Robins-Shute confused the problem by omitting the sum divided by the number of terms parameter in the RMP. An algebraic statement could have been created by Robins-Shute from matched pairs that added to 20, five pairs summing to 100, as potentially related to RMP 40. A modern mathematician Carl Gauss added 1 to 100 noting 50 pairs of 101, finding the sum of an arithmetic progression to be 5050, an aspect of any arithmetic progression, facts that were apparently known to Ahmes and the KP scribe.

The KP method found the largest term, and used other facts that have been reported in RMP 64, and RMP 40, by John Legon in 1992. Scholars, at other times, have attempted to parse Rhind Mathematical Papyrus 40, a problem that asks 100 loaves of bread to be shared between five men by finding the smallest term of an arithmetic progression.

A confirmation of the Kahun methods are reported by RMP 64. Ahmes was asked 10 men to share 10 hekat of barley, with a differential of 1/8, by using an arithmetical progression.

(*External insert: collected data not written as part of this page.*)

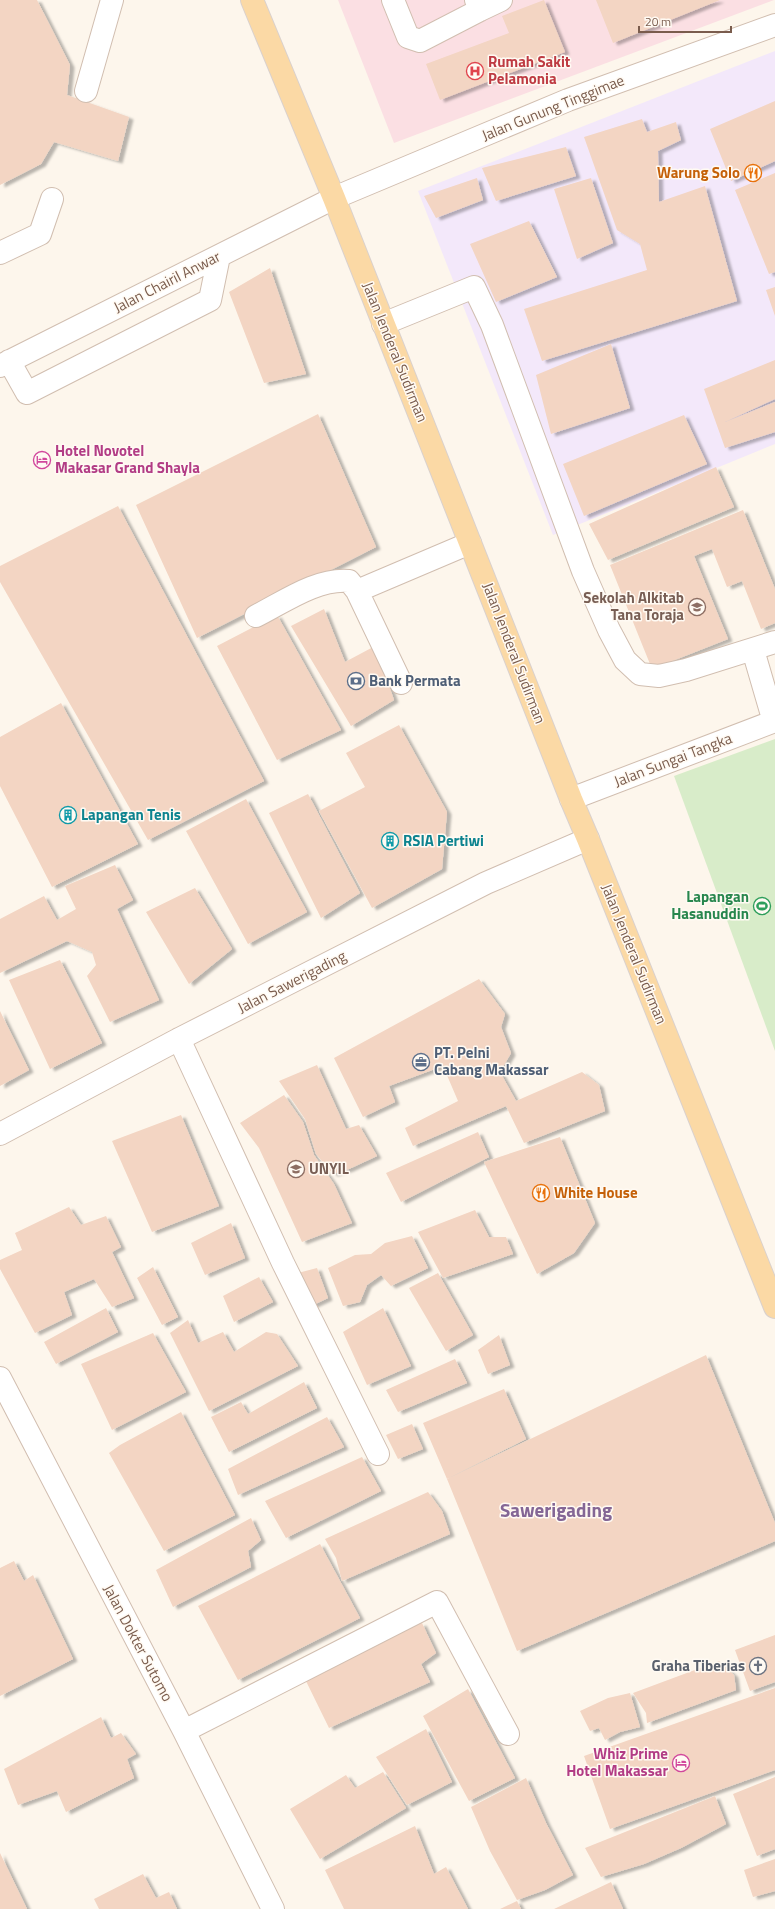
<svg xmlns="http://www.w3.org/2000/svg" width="775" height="1909" font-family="'Titillium Web',sans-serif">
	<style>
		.education { fill: #f3e8fa }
		.medical { fill: #fbdfe3 }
		.green { fill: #d8ecc9 }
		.building { fill: #f3d5c3; filter: url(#shadow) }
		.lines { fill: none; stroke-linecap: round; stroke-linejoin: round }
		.minor-casing { stroke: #d1beb0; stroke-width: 24 }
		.major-casing { stroke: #dad1cd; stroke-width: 24 }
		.minor { stroke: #fff; stroke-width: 22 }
		.major { stroke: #fbd9a5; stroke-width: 22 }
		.labels { text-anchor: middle; stroke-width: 3; stroke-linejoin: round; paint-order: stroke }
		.health-label { font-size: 15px; font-weight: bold; fill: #be3a42; stroke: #fffaf3; text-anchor: start }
		.street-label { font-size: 15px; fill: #7a5c4d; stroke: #fffaf3 }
		.food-label { font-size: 15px; font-weight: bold; fill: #c56008; stroke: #fffaf3; text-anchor: end }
		.hotel-label { font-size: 15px; font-weight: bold; fill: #b23c85; stroke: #fffaf3; text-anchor: start }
		.education-label { font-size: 15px; font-weight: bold; fill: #785e54; stroke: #fffaf3; text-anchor: end }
		.service-label { font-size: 15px; font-weight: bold; fill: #4e5e75; stroke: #fffaf3; text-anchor: start }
		.culture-label { font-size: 15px; font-weight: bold; fill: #0d838f; stroke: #fffaf3; text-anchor: start }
		.leisure-label { font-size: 15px; font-weight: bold; fill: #27864d; stroke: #fffaf3; text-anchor: end }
		.worship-label { font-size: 15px; font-weight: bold; fill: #5b616d; stroke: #fffaf3; text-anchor: end }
		.district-label { font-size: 19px; font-weight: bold; fill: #846695; stroke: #fffaf3 }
	</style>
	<defs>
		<filter id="shadow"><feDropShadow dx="4.5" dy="2.5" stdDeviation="1" flood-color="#0004"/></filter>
	</defs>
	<rect width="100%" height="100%" fill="#fdf6ec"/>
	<!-- education -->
	<path class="education" d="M775,51V444L553,535L418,191Z"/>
	<!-- medical -->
	<path class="medical" d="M338,0H774L394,143Z"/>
	<!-- green -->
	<path class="green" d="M775,739V1051L674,776Z"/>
	<!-- building -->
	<path class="building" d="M0,0H37L70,65L67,95L129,117L118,161L54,142L41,164L0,185Z
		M544,0L565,52L440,100L426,64L509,33L502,16Z
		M596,0H720L613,43Z
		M775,101V161L731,181L710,129Z
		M642,119L647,132L676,122L681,140L658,151L659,202L705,186L737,301L542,361L524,309L647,270L640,244L617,230L584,137Z
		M566,147L576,176L496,201L482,168Z
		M775,173V272L769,274L735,190Z
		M477,178L483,200L436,218L424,196Z
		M591,178L613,243L577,259L554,189Z
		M529,221L557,277L496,302L470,244Z
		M270,268L306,374L264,383L229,292Z
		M775,287V316L766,290Z
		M611,344L630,408L551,434L536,375Z
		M775,360V399L725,422L775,402V432L725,448L704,389Z
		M318,414L376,547L197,638L136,505Z
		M684,415L707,464L584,516L563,464Z
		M716,467L734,507L608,560L589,524Z
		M118,506L264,781L148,840L0,582V566Z
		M743,510L775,589V623L761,629L742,581L727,587L712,549L694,556L728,639L652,669L610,565Z
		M324,609L345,662L375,646L394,700L351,726L291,626Z
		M277,615L341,730L277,760L217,646Z
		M61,703L138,844L52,887L0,786V737Z
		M399,725L447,812L442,869L372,908L319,811L365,787L346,753Z
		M308,794L360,893L321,918L269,813Z
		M246,799L307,912L248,944L186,831Z
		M115,865L133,900L117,909L159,1000L110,1022L87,976L96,965L92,952L67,941L0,973V919L44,896L57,920L76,909L65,886Z
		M195,888L232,949L189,984L146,912Z
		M60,960L102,1043L50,1069L9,980Z
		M479,979L505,1014L501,1027L511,1053L500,1072L516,1101L582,1072L599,1085L605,1111L524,1143L506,1106L413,1146L405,1128L458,1101L443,1066L389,1086L395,1102L363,1117L334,1058Z
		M0,1011L29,1070L0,1086Z
		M317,1065L346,1129L359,1125L377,1156L349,1169L333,1174L316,1154L305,1119L279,1081Z
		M284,1095L303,1122L314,1155L334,1184L352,1223L302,1242L259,1148L240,1123Z
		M181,1115L219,1206L152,1232L112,1141Z
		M478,1132L489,1157L401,1202L386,1173Z
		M560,1137L595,1223L574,1253L537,1274L484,1162Z
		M69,1207L81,1225L106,1216L121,1247L112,1252L134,1298L112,1307L94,1279L64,1292L72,1315L35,1333L0,1269V1260L22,1250L15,1233Z
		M475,1210L489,1237H506L513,1254L443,1278L418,1232Z
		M231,1223L245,1258L205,1275L191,1243Z
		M412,1236L428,1268L391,1286L381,1275L367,1285L360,1302L343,1306L328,1268L355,1255L371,1254L385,1243Z
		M153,1267L178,1317L162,1325L137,1278Z
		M317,1268L328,1298L309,1307L294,1274Z
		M438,1273L473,1335L446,1351L409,1288Z
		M259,1277L273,1302L234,1322L223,1296Z
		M106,1308L118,1332L56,1364L44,1342Z
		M383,1308L411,1366L367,1385L343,1332Z
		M188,1320L198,1343L223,1332L234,1352L266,1332L277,1334L298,1366L209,1411L170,1333Z
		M153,1333L186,1392L112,1430L81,1364Z
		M499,1335L510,1365L488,1374L478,1350Z
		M706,1355L775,1523V1541L517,1651L447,1479Z
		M455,1359L467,1383L398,1412L386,1390Z
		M304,1382L317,1408L229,1452L211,1417L241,1402L248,1414Z
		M504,1389L526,1439L447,1479L423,1423Z
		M181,1412L235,1515L164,1551L109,1453L120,1445Z
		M327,1417L344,1447L238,1495L228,1469Z
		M412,1424L423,1449L398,1459L386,1435Z
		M362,1457L381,1491L286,1538L265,1501Z
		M428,1492L442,1511L450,1534L342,1581L336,1558L325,1539Z
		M251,1518L261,1540L248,1551L251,1567L173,1607L156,1570Z
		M320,1544L360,1618L238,1680L198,1606Z
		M14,1561L24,1581L33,1575L73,1659L0,1696V1568Z
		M422,1623L436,1653L421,1664L430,1682L329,1728L303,1675Z
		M775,1635V1682L750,1691L735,1650Z
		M719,1661L734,1675L736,1690L647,1723L646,1713L633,1693Z
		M775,1688V1770L610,1829L584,1756Z
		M468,1689L515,1778L469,1801L423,1716Z
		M630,1693L640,1727L620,1732L605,1740L599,1728L590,1731L580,1711L608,1698Z
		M101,1717L111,1738L121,1733L136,1754L127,1759L134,1778L66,1812L57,1791L18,1805L4,1769Z
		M426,1729L452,1782L407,1805L376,1757Z
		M383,1772L406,1808L320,1859L290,1809L346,1775L355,1788Z
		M775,1777V1849L757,1856L733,1794Z
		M526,1778L546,1823L573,1875L545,1890L517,1900L490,1851L471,1807Z
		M715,1796L726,1824L681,1848L644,1864L601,1877L585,1848Z
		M415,1826L434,1874L446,1867L468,1909H344L325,1870Z
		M0,1853L27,1909H0Z
		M775,1859V1891L753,1897L744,1870Z
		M143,1874L156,1898L169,1892L177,1909H99L94,1899Z
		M611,1882L623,1909H554Z
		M517,1901L521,1909H500Z"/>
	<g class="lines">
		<!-- minor casing -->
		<g class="minor-casing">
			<path id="minor" d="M393,0L408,37L420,41L480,10
				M476,0L480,10L501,0
				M86,91L112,0
				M0,253L40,234L52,199
				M383,324L474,287L492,325L583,571L609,630L625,660L640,674L659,676L686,670L775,642
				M9,361L27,393L210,300L219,256
				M0,366L334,198L568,100L775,25
				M256,616C284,602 317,578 349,581L357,591
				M753,650L774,722
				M401,683L357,591L470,543
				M571,799L775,721
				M179,1039L283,1263L378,1454
				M0,1134L179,1039L486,883L588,839
				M0,1378L184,1731L273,1909
				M184,1731L437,1602L508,1734"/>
		</g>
		<!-- major casing -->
		<g class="major-casing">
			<path id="major" d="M252,0L334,198L571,799L588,839L775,1307"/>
		</g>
		<!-- minor -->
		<use href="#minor" class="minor"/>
		<!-- major -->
		<use href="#major" class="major"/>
	</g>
	<!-- icons -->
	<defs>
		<g id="hospital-ring" transform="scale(0.9)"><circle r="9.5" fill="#fffaf3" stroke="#e0444e" stroke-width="1.5"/><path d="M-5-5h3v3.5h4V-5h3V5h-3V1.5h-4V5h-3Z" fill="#e0444e"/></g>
		<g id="restaurant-ring" transform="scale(0.9)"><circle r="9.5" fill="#fffaf3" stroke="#e8710a" stroke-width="1.5"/><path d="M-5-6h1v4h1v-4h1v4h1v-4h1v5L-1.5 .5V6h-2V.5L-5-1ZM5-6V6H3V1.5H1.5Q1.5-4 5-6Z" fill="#e8710a"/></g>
		<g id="hotel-ring" transform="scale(0.9)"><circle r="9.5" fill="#fffaf3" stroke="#d1479c" stroke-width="1.5"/><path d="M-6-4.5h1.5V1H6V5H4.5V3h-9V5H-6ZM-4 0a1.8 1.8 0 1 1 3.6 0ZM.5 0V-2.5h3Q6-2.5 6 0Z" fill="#d1479c"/></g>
		<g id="university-ring" transform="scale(0.9)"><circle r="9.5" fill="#fffaf3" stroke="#8d6e63" stroke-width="1.5"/><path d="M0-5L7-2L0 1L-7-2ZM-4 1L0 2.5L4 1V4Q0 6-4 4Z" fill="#8d6e63"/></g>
		<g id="bank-ring" transform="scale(0.9)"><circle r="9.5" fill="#fffaf3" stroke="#5c6f8a" stroke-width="1.5"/><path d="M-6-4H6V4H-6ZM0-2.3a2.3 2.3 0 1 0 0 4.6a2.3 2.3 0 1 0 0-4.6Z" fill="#5c6f8a"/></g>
		<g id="building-ring" transform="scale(0.9)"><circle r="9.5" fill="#fffaf3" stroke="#0f9aa8" stroke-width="1.5"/><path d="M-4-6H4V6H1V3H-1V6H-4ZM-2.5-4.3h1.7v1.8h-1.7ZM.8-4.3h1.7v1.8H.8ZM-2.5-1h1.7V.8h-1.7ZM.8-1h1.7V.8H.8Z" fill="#0f9aa8"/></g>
		<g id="stadium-ring" transform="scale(0.9)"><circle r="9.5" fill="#fffaf3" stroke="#2e9e5b" stroke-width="1.5"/><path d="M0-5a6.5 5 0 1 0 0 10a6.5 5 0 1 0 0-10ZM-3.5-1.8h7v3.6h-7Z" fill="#2e9e5b"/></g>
		<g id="office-ring" transform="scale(0.9)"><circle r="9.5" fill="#fffaf3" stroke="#5c6f8a" stroke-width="1.5"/><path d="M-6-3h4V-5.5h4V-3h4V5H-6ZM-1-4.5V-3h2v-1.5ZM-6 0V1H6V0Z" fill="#5c6f8a"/></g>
		<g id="school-ring" transform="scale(0.9)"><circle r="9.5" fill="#fffaf3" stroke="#8d6e63" stroke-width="1.5"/><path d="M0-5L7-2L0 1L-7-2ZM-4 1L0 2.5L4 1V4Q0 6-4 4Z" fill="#8d6e63"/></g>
		<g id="church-ring" transform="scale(0.9)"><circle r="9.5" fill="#fffaf3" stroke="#6b7280" stroke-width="1.5"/><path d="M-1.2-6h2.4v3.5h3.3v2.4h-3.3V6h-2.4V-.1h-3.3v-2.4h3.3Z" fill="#6b7280"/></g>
	</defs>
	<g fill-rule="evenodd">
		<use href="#hospital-ring" x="475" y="71"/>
		<use href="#restaurant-ring" x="753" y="173"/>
		<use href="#hotel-ring" x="42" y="460"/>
		<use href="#university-ring" x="697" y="607"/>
		<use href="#bank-ring" x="356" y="681"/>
		<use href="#building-ring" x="68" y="815"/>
		<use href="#building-ring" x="390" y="841"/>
		<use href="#stadium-ring" x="762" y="906"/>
		<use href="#office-ring" x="421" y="1062"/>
		<use href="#school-ring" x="296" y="1169"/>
		<use href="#restaurant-ring" x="541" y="1193"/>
		<use href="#church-ring" x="758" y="1666"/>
		<use href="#hotel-ring" x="681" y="1763"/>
	</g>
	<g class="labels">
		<!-- health labels -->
		<g class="health-label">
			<text x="488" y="67">Rumah Sakit<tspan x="488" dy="17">Pelamonia</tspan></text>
		</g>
		<!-- street labels -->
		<g class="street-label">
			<text transform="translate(553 108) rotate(-22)" y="5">Jalan Gunung Tinggimae</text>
			<text transform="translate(167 282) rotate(-27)" y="5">Jalan Chairil Anwar</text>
			<text transform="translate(395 352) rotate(68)" y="5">Jalan Jenderal Sudirman</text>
			<text transform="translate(514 653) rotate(69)" y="5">Jalan Jenderal Sudirman</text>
			<text transform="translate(673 760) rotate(-21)" y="5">Jalan Sungai Tangka</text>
			<text transform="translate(634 954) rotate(68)" y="5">Jalan Jenderal Sudirman</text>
			<text transform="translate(292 982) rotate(-27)" y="5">Jalan Sawerigading</text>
			<text transform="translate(138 1643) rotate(62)" y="5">Jalan Dokter Sutomo</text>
		</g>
		<!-- food labels -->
		<g class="food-label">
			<text x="740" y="178">Warung Solo</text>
			<text x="554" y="1198" text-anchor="start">White House</text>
		</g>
		<!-- hotel labels -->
		<g class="hotel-label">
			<text x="55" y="456">Hotel Novotel<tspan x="55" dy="17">Makasar Grand Shayla</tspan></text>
			<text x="668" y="1759" text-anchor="end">Whiz Prime<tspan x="668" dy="17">Hotel Makassar</tspan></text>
		</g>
		<!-- education labels -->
		<g class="education-label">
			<text x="684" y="603">Sekolah Alkitab<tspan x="684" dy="17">Tana Toraja</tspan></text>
			<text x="309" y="1174" text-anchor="start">UNYIL</text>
		</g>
		<!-- service labels -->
		<g class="service-label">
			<text x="369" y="686">Bank Permata</text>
			<text x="434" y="1058">PT. Pelni<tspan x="434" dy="17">Cabang Makassar</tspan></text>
		</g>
		<!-- culture labels -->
		<g class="culture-label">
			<text x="81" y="820">Lapangan Tenis</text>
			<text x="403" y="846">RSIA Pertiwi</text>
		</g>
		<!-- leisure labels -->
		<g class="leisure-label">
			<text x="749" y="902">Lapangan<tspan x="749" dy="17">Hasanuddin</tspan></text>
		</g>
		<!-- worship labels -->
		<g class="worship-label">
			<text x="745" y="1671">Graha Tiberias</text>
		</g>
		<!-- district labels -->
		<g class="district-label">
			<text x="556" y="1517">Sawerigading</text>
		</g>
	</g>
	<!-- scale -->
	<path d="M639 26v6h92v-6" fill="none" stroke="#7a5c4d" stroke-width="2"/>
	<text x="645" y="26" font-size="12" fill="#7a5c4d" stroke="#fffaf3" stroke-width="3" paint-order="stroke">20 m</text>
</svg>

Robins and Shute reported, "the scribe knew the rule that, to find the largest term of the arithmetical progession, he must add half the difference to the average number of terms as many times as there are common differences, that is, one less than the number of terms" (and omitted the sum divided by the number of terms), as noted by:

1. number of terms: 10

2. arithmetical progression difference: 1/8

3. arithmetic progression sum: 10

The scribe used the following facts to find the largest term.

1. one-half of differences, 1/16, times number of terms minus one, 9,

  1/16 times 9 = 9/16

2. The computed parameter(1), was found by 10, the sum, divided by 10, the number of terms. It was inserted by Robins-Shute, but had not been high-lighted, citing 1 + 1/2 + 1/16, or 1 9/16, the largest term. The remaining nine terms were found by subtracting 1/8 nine times to obtain the remaining barley shares.

That is, the KP scribe used formula 1.0:

(1/2)d(n-1) + S/n = Xn (formula 1.0)

with,

d = differential, n = number of terms in the series, S = sum of the series, Xn = largest term in the series.

allowing 2 or 3 parameters: d, n, S and Xn, to be cited to find the missing parameter(s).

In summary, the KP and RMP scribes used an identical, easy to parse, method to calculate largest terms in arithmetic progressions. Despite this agreement, several basic questions remain open for scholars to resolve. For example, what were the scribal intermediate arithmetic steps, particularly the scribal subtraction and division operations? Asking the question in other terms, why were vulgar fractions used in all intermediate calculations in the KP, as was the case in the RMP? That is, did the KP scribe use false position division, the standard method of division suggested by Peet in 1923 that required all MK scribes to employ at all times? Is it possible, or likely, that the KP scribe only created Egyptian fractions as final statements, since Egyptian fractions were only a convenient notation to uniquely write vulgar fractions?